Paracoccidioidomycosis. Clinical and epidemiological studies of cases observed in the course of 25 years, in Mato Grosso do Sul, Brazil
Anamaria Mello Miranda Paniago
Thesis: A. M. M. PANIAGO submitted this dissertation for her Doctorate in Tropical Medicine at Oswaldo Cruz Foundation, FIOCRUZ, Rio de Janeiro, Brazil, 2005.

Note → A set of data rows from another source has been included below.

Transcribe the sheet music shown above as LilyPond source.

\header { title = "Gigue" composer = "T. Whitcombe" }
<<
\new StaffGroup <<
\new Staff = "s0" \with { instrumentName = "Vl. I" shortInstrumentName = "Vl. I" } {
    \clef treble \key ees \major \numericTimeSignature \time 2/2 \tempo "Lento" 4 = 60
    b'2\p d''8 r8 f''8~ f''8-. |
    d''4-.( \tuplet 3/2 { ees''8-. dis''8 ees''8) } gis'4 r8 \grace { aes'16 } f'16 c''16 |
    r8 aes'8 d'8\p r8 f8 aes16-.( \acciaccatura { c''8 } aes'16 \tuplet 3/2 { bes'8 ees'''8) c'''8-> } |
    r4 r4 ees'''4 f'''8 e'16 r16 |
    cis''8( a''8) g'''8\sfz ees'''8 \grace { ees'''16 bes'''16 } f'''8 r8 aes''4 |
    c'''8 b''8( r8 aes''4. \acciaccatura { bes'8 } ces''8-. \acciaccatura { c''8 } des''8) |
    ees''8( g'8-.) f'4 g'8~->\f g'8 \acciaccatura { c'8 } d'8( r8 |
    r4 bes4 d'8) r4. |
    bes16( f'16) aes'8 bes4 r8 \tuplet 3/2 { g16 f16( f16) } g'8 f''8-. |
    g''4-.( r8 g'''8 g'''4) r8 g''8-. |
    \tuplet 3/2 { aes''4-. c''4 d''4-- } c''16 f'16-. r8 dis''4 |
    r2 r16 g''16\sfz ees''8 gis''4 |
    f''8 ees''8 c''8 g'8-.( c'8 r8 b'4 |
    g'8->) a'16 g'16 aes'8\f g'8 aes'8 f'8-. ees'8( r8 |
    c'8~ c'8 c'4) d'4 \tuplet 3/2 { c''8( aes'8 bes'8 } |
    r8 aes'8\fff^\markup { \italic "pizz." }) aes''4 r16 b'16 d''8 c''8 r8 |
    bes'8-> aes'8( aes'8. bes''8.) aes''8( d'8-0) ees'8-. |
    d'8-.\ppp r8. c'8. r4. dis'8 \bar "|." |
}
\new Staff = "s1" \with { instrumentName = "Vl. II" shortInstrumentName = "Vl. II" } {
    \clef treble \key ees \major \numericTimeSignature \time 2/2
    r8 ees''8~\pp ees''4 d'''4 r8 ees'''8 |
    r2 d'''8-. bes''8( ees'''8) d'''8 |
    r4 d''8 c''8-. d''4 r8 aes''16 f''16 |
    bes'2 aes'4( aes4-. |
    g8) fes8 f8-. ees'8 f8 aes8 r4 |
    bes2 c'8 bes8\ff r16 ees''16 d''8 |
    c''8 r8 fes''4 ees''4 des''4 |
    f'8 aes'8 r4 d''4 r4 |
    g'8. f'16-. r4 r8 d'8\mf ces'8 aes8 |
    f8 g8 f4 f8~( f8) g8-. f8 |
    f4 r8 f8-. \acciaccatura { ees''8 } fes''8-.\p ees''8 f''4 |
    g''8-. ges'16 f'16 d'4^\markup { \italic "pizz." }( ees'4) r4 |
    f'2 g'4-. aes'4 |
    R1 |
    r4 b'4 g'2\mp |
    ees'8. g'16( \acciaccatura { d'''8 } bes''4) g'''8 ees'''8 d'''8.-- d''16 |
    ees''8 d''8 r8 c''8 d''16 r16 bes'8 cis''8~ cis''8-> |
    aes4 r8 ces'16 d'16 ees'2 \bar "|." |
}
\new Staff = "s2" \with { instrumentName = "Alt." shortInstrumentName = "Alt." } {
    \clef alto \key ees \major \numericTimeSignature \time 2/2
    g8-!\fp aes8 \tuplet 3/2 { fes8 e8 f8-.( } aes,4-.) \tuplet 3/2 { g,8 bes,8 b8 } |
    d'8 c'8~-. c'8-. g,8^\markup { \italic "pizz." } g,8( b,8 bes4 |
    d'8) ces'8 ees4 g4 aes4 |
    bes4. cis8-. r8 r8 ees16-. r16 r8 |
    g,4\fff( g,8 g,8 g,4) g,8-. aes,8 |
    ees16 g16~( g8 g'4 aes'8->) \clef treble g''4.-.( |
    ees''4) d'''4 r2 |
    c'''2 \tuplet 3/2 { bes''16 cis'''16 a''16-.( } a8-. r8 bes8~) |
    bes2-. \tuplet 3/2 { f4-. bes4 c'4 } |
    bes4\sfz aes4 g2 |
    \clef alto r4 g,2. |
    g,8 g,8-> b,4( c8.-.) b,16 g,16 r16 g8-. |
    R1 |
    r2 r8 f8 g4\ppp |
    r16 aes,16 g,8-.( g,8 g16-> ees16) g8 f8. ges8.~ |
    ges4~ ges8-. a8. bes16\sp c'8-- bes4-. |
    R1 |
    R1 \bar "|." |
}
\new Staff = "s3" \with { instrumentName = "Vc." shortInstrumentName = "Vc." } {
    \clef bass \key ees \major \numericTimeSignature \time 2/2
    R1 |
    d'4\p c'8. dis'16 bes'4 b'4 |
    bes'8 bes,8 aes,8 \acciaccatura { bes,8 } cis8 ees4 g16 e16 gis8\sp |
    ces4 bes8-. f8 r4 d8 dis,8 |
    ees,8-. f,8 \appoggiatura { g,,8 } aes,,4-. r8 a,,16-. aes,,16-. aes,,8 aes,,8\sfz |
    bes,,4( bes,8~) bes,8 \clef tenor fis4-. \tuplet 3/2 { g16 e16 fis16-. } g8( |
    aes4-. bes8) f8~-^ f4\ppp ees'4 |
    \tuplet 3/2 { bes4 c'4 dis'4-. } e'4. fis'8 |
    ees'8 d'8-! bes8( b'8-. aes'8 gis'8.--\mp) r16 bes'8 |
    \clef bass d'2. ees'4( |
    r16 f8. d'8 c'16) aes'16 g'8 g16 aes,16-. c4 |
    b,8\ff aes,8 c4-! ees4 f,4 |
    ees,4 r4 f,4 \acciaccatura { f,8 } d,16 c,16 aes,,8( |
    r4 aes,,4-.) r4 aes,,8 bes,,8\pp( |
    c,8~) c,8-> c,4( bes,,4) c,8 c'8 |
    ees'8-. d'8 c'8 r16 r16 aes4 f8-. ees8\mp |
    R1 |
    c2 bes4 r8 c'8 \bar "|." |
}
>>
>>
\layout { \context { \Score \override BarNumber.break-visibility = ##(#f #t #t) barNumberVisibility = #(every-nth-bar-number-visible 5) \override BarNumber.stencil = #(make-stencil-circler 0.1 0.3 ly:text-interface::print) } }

Advisor: Professor Bodo Wanke
Co-advisor: Professor Márcio Neves Bóia
Paracoccidioidomycosis (PCM) clinical and epidemiological characteristics, uncommon clinical manifestations and association with AIDS in the state of Mato Grosso do Sul, Brazil, were studied, resulting in five reports of cases observed during 25 years (1980-2004) at the University Hospital of the Federal University of Mato Grosso do Sul (UFMS). We studied the clinical and epidemiological features of 422 PCM cases attended at the University Hospital of the UFMS. Mean age was 43.4 years old and the man:woman proportion was 10:1. The acute/subacute form (15.6%) presented mainly with lymphadenopathy (95.4%) and the chronic form (86.4%) showed mainly involvement of the lungs (87.3%) and oropharynx (66.4%). Sulfamethoxazole/trimethoprim association was used in 90.3% of the patients. Sequelae were observed in 30.3% and death occurred in 7.6% cases. Twelve cases of PCM associated with AIDS were analyzed. The mean age was 36.1 years old and most of the patients had a diagnosis other than PCM as the AIDS-defining illness. Seven patients (58.3%) showed involvement of more than one extra-pulmonary organ. The most often involved organs were: lymph nodes (83.3%), lung (58.3%), skin (50%), and oral mucous membrane (41.6%). Eight patients died with progressive PCM manifestations. These data reinforce that PCM behaves as an opportunistic disease in AIDS patients. The study of 13 cases of neuroPCM demonstrated that paresis (8/13), headache (5/13), and dizziness (4/13) were the most frequent neurological manifestations. Two patients had exclusive lesions in the central nervous system. The neuroimaging diagnosis showed predominance of multiple and round annular-enhancing lesions after contrast injection. Lesions were seen in brain hemispheres (9/13), thalamus (9/13), cerebellum (4/13), brainstem (4/13), and spinal cord (4/13). The majority of cases presented good therapeutic response with sulfamethoxazole/trimethoprim. The study of 10 patients with osteoarticular PCM showed that the most frequent clinical manifestations were: pain (10/10), tumor (7/10), and redness (6/10) of the compromised region. Radiographs revealed osteolytic lesions in all patients and the majority presented multiple and bilateral lesions. A case of erythema nodosum associated with PCM was diagnosed for the first time.
Key words: paracoccidioidomycosis, Mato Grosso do Sul, AIDS, central nervous system, bone, erythema nodosum.